By 13 he had become skilled at juggling and playing pool. That year he moved to Atlantic City, where he was hired to juggle (perfecting the appearance of losing his juggling pieces) and, when business was slow, to pretend to drown for crowd amusement.

At 19 he was dubbed “The Distinguished Comedian.” By 23 he had played at Buckingham Palace in London, appearing the same evening as Sarah Bernhardt. Fields was on the program with Charles Chaplin and Maurice Chevalier at the Folies-Bergeres. Fittingly, his first movie, at age 35, was “Pool Sharks” (1915).

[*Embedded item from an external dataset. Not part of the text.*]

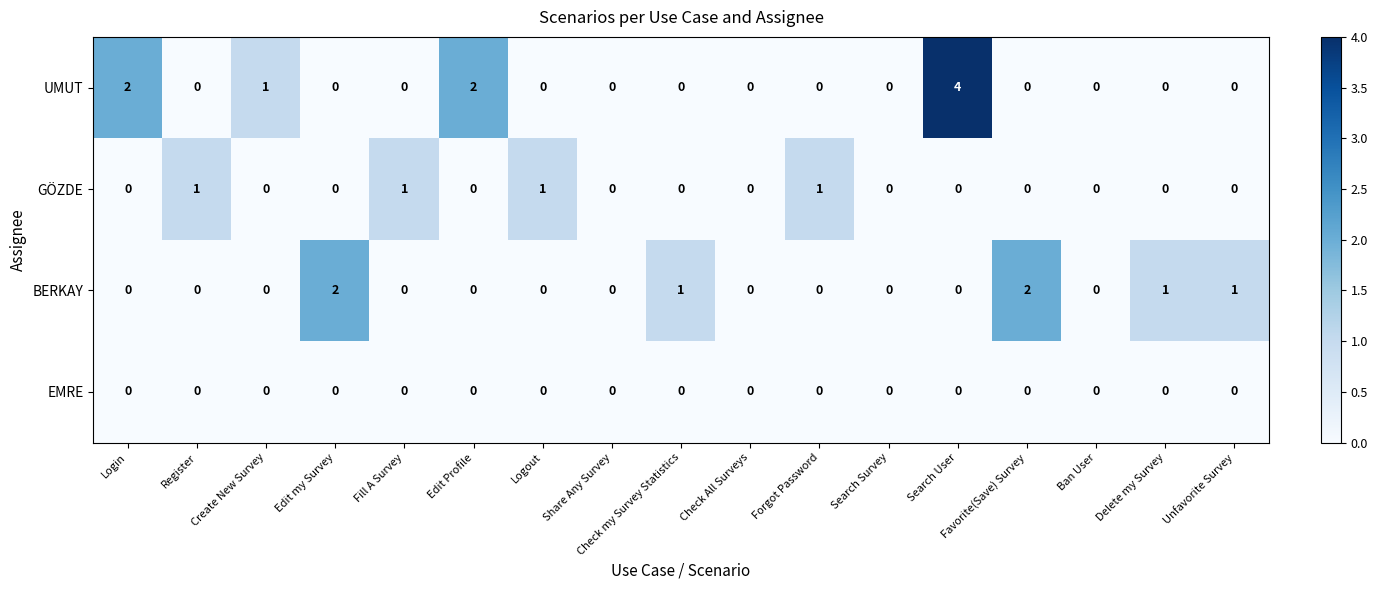

At which category is the sum across all series the highest?

Search User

Fields appeared in 37 movies, including “David Copperfield” (despite his adage “Never work with animals or children”) and “My Little Chickadee” (1940). Known for his poses as a caustic curmudgeon and imbiber, Fields actually had two sons (one outside marriage who was raised by foster parents) and did not appear in public inebriated.

In 1945, crippled by arthritis and weakened by cirrhosis of the liver, he moved out of his Bel Air home into Las Encinas Sanitarium, where he died on Christmas Day 1946 of a gastric hemorrhage at age 66. His son and estranged wife contested a clause in his will leaving part of his estate to establish a “W. C. Fields College for Orphan White Boys and Girls, where no religion of any sort is to be preached.” (Man on the Flying Trapeze: The Life and Times of W.C. Fields by Simon Louvish, 1997.)

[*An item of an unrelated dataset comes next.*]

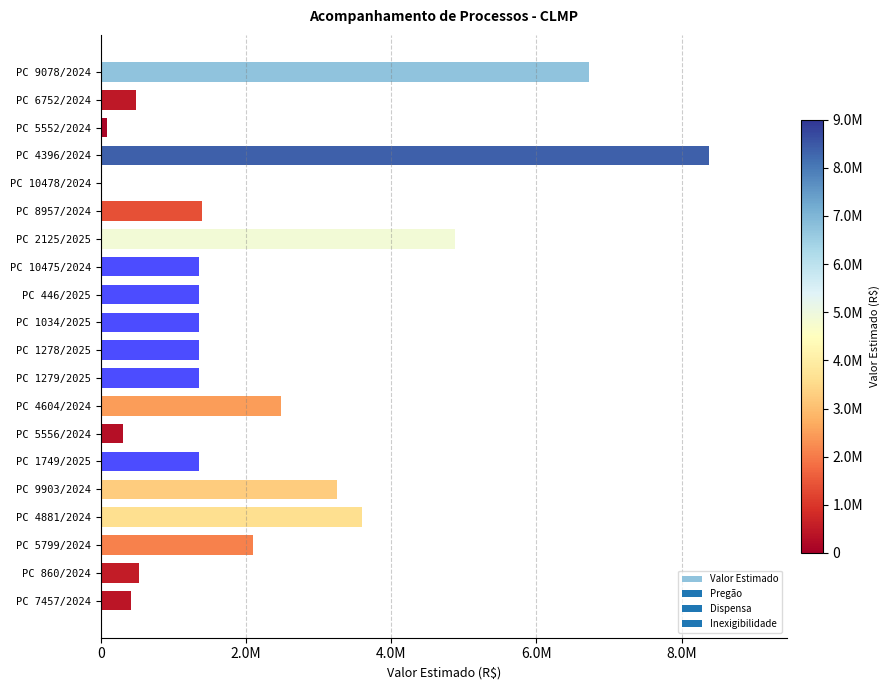

The value at PC 5799/2024 is 2098899.0. True or false?

True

Actor Edgar Bergen, speaking at Fields’ memorial service in Forest Lawn, said: “Of the five hundred religions in the world he had his own, and he hoped his friends would understand his requests. It seems wrong not to pray for a man who gave such happiness to the world. But this is the way he wanted it.” (D. 1946)

PHOTO: Fields as Micawber in the 1935 film “David Copperfield.”